What is required -
Could you repeat, word for word, every line from the one containing "Aktuális programok" through the final line of the records below, and nothing else?

┌─ Data

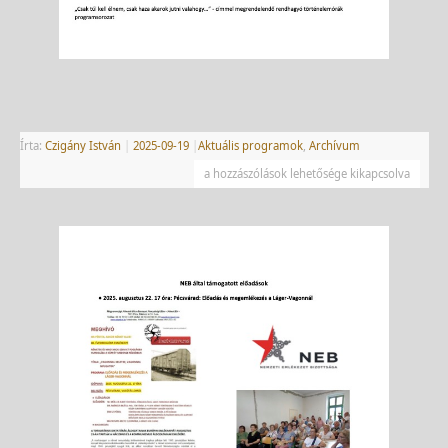
Írta:
Czigány István
|
2025-09-19
|
Aktuális programok
,
Archívum
a hozzászólások lehetősége kikapcsolva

└─

Written solution -
Aktuális programok
,
Archívum
a hozzászólások lehetősége kikapcsolva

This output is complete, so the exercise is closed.